Berita

Rembang Luncurkan Aplikasi Educare, Warga Bisa Lapor Masalah Pendidikan Langsung dari Ponsel

10
×

Rembang Luncurkan Aplikasi Educare, Warga Bisa Lapor Masalah Pendidikan Langsung dari Ponsel

Sebarkan artikel ini

Teras News — Pemerintah Kabupaten Rembang meluncurkan aplikasi digital bernama Educare pada Senin (4/5/2026) sebagai platform layanan pendidikan berbasis digital. Peluncuran berlangsung di aula lantai 4 kantor bupati setempat.

Aplikasi ini mencakup empat fitur utama: layanan pengaduan masyarakat, survei kepuasan layanan, ruang berbagi bagi guru, serta materi pembelajaran yang dapat diunduh. Kepala Dinas Pendidikan, Pemuda dan Olahraga (Dindikpora) Kabupaten Rembang, Achmad Sholchan, menjelaskan bahwa Educare dirancang agar warga bisa menyampaikan keluhan dan mengakses informasi pendidikan secara langsung.

“Melalui aplikasi ini, masyarakat bisa lebih mudah mengakses layanan pendidikan dan menyampaikan masukan secara langsung,” kata Achmad.

Cakupan Educare: Dari PAUD hingga PKBM

Educare tidak hanya melayani jalur pendidikan formal. Aplikasi ini juga mengakomodasi pendidikan nonformal, mulai dari PAUD, SD, SMP, hingga Pusat Kegiatan Belajar Masyarakat (PKBM), yakni lembaga pendidikan nonformal yang menyelenggarakan program kesetaraan bagi warga yang tidak mengikuti jalur sekolah reguler.

Koordinator PKBM Kabupaten Rembang, Arifin, menyambut kehadiran aplikasi tersebut. Menurutnya, Educare langsung relevan untuk program kejar paket yang selama ini ia koordinasikan.

“Meskipun aplikasi ini baru, sebagian besar fitur sudah bisa diakses.
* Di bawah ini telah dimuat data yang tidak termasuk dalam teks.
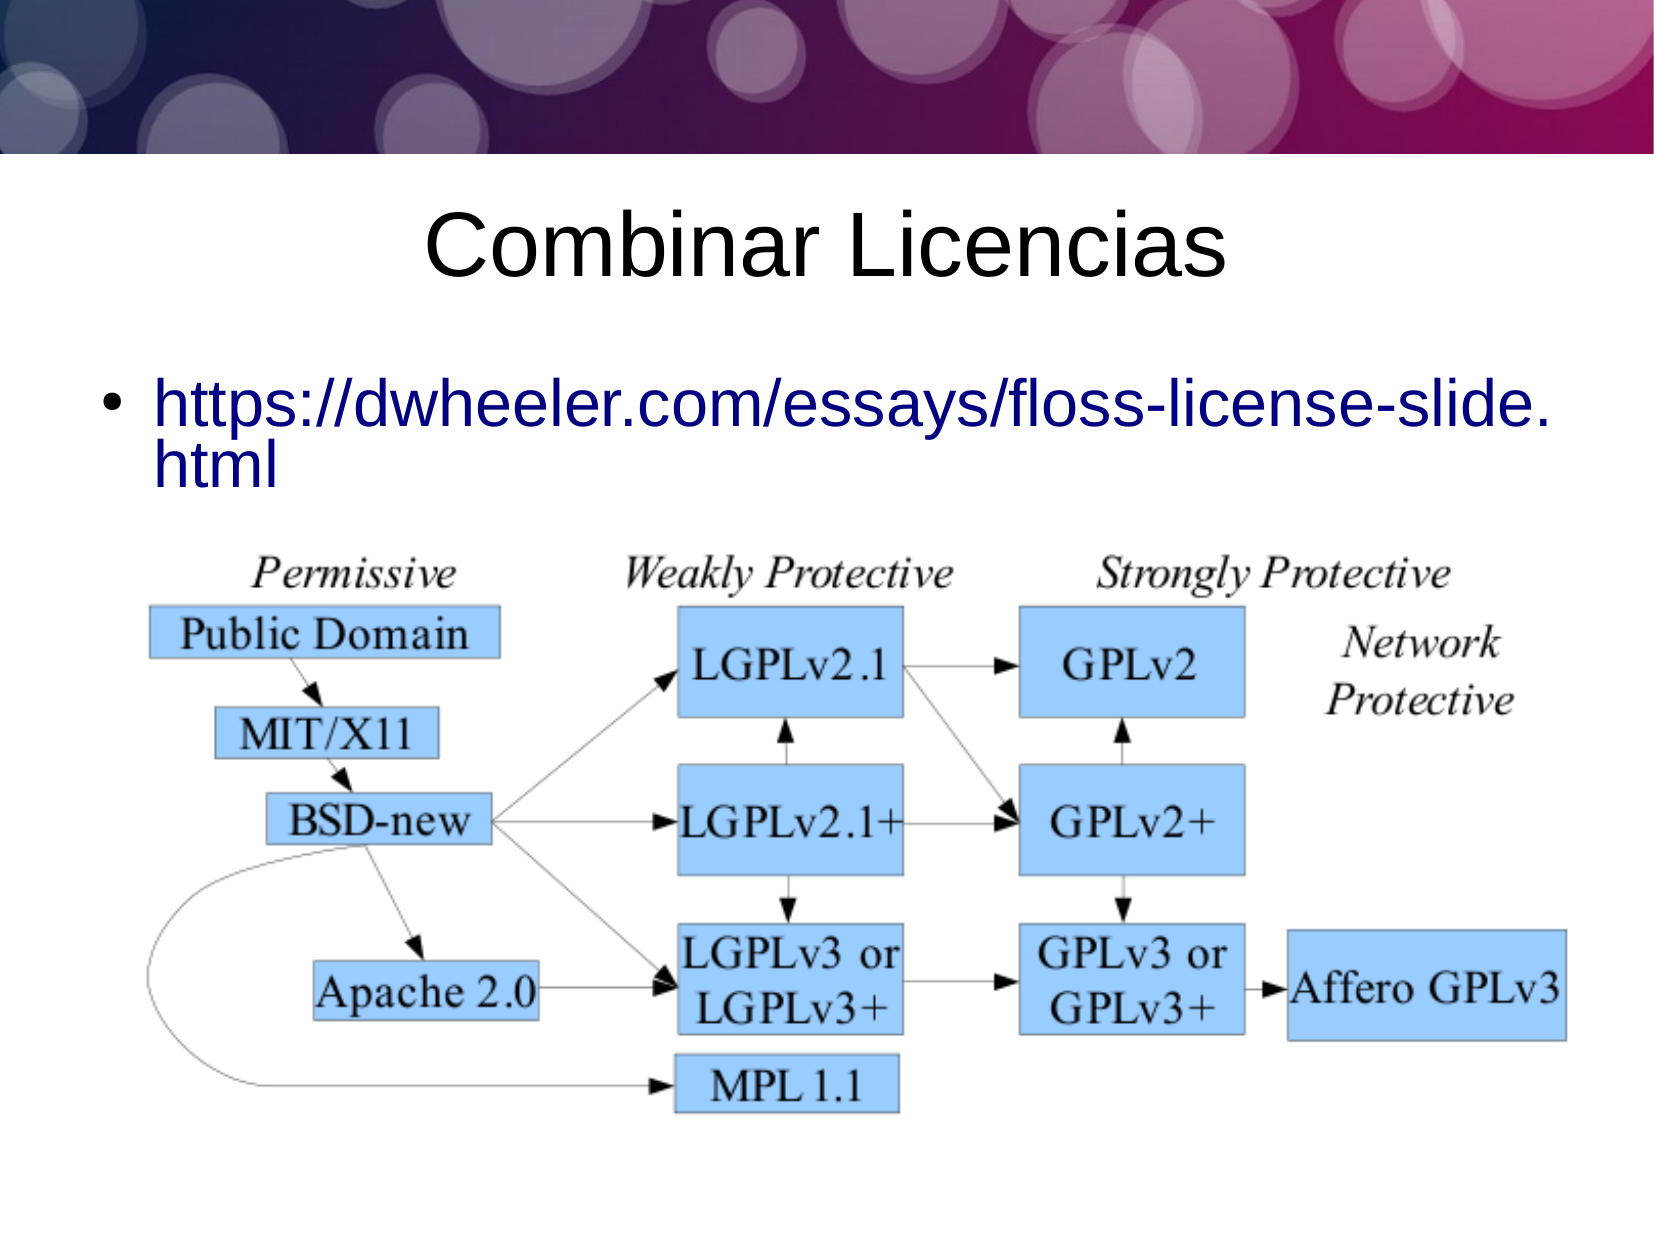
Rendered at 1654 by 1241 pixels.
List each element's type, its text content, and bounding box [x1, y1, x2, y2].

title Combinar Licencias [82, 159, 1571, 331]
picture [0, 0, 1654, 154]
list https://dwheeler.com/essays/floss-license-slide.html [82, 366, 1571, 1087]
picture [129, 543, 1580, 1123]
Ini sangat berguna untuk pembelajaran kejar paket A, paket B, dan paket C,” ungkap Arifin.

Sekda: Perkuat Komunikasi Sekolah, Orang Tua, dan Pemerintah

Sekretaris Daerah Kabupaten Rembang, Fahrudin, menekankan bahwa Educare diarahkan menjadi jembatan komunikasi tiga arah antara pemerintah, sekolah, dan orang tua siswa.
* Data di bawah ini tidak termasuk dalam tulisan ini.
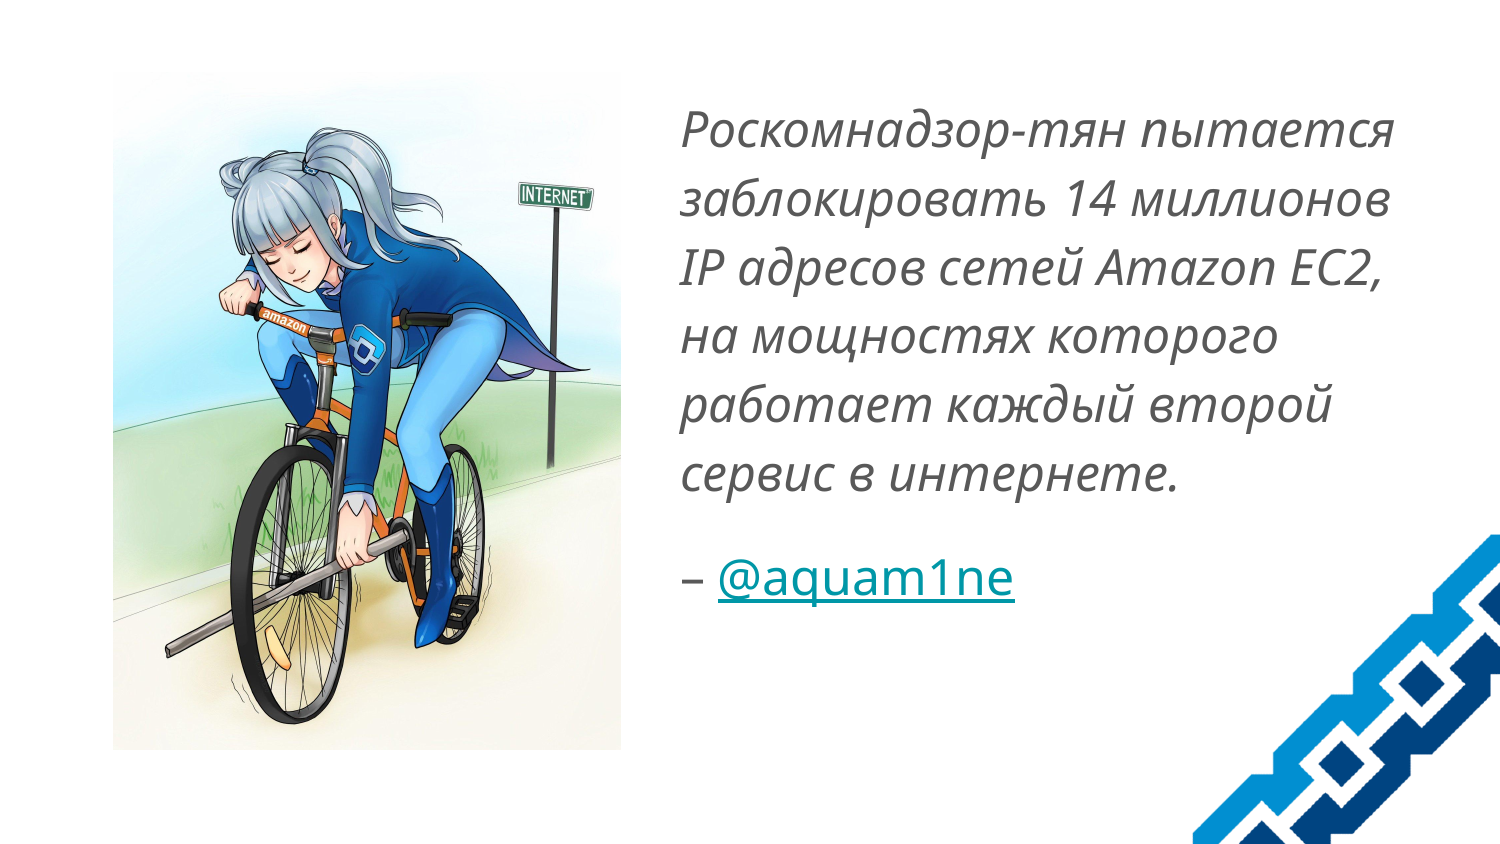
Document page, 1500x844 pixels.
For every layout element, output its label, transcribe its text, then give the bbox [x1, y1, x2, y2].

picture [1220, 564, 1500, 844]
list Роскомнадзор-тян пытается заблокировать 14 миллионов IP адресов сетей Amazon EC2, на мощностях которого работает каждый второй сервис в интернете. – @aquam1ne [665, 72, 1424, 750]
picture [0, 0, 1500, 844]
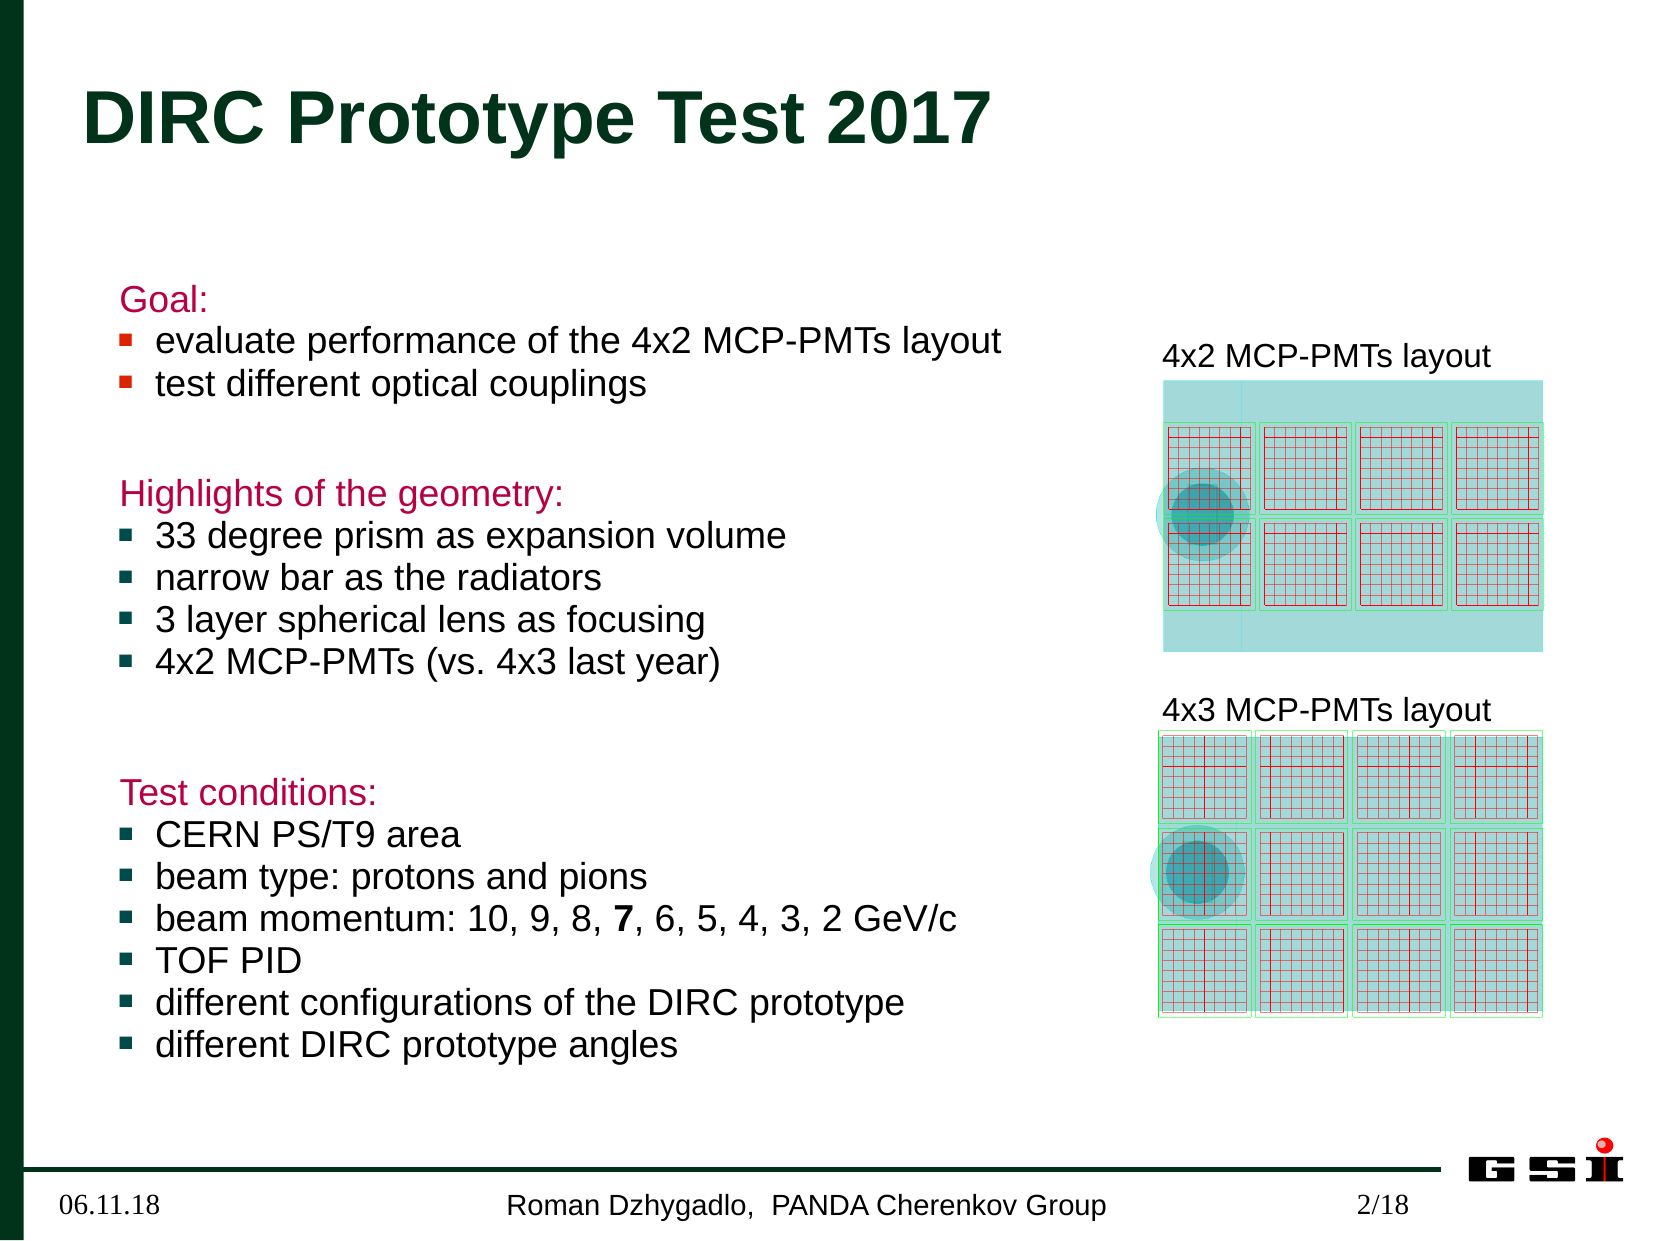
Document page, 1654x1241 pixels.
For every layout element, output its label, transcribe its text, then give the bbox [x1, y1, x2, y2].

text_box 4x2 MCP-PMTs layout [1147, 330, 1552, 396]
picture [1464, 1132, 1626, 1193]
text_box Test conditions: CERN PS/T9 area beam type: protons and pions beam momentum: 10, 9, 8, 7, 6, 5, 4, 3, 2 GeV/c TOF PID different configurations of the DIRC prototype different DIRC prototype angles [104, 764, 1457, 1098]
text_box Goal: evaluate performance of the 4x2 MCP-PMTs layout test different optical couplings [104, 270, 1604, 454]
picture [1125, 361, 1576, 673]
text_box Highlights of the geometry: 33 degree prism as expansion volume narrow bar as the radiators 3 layer spherical lens as focusing 4x2 MCP-PMTs (vs. 4x3 last year) [104, 465, 1604, 742]
picture [1145, 725, 1561, 1027]
title DIRC Prototype Test 2017 [82, 13, 1595, 222]
text_box 4x3 MCP-PMTs layout [1147, 684, 1552, 750]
“Aplikasi ini diharapkan mampu memperkuat komunikasi antara sekolah, orang tua, dan pemerintah, serta mempermudah akses informasi secara cepat dan akurat di era digital,” ujar Fahrudin.
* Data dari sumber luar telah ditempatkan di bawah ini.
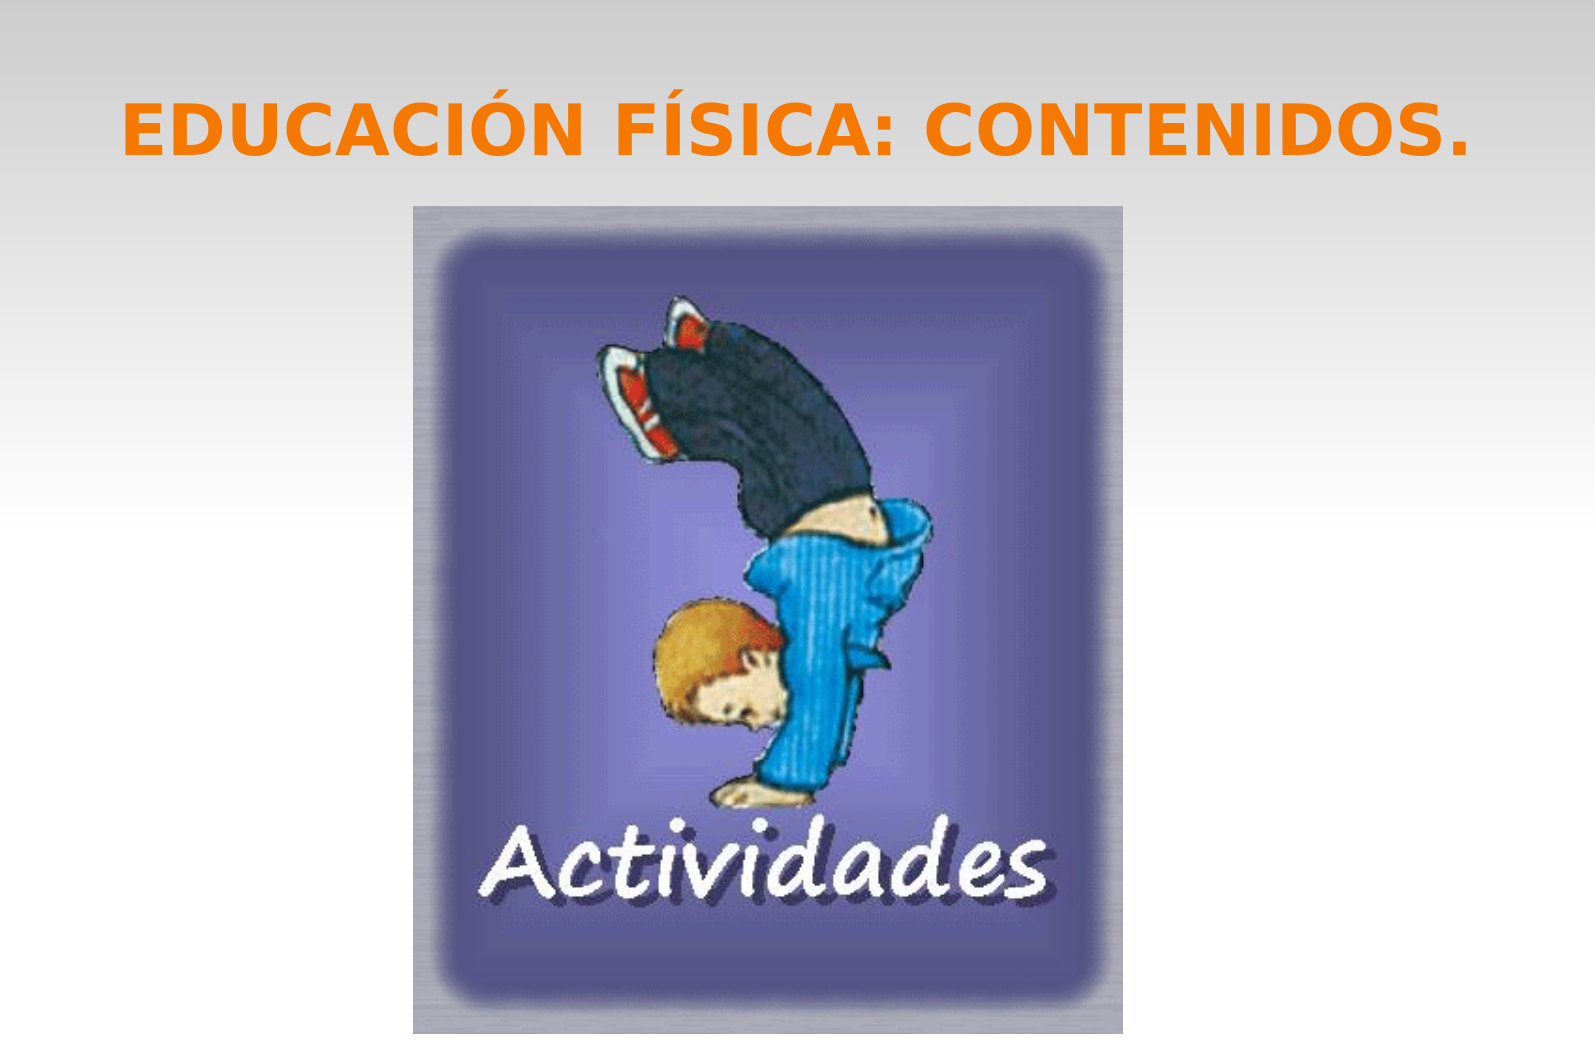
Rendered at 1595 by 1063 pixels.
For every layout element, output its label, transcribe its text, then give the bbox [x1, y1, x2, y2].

Fahrudin berharap Educare membuat layanan pendidikan di Rembang lebih inklusif dan responsif terhadap kebutuhan masyarakat, termasuk warga yang tinggal di wilayah yang jauh dari pusat kota dan selama ini kesulitan mengakses informasi pendidikan secara langsung.

Dengan fitur pengaduan yang bisa diakses lewat ponsel, warga kini tidak perlu datang langsung ke kantor dinas untuk melaporkan persoalan yang mereka temui di lapangan. Sejauh mana fungsi pengaduan itu berjalan efektif akan sangat bergantung pada kecepatan respons Dindikpora dalam menindaklanjuti laporan yang masuk.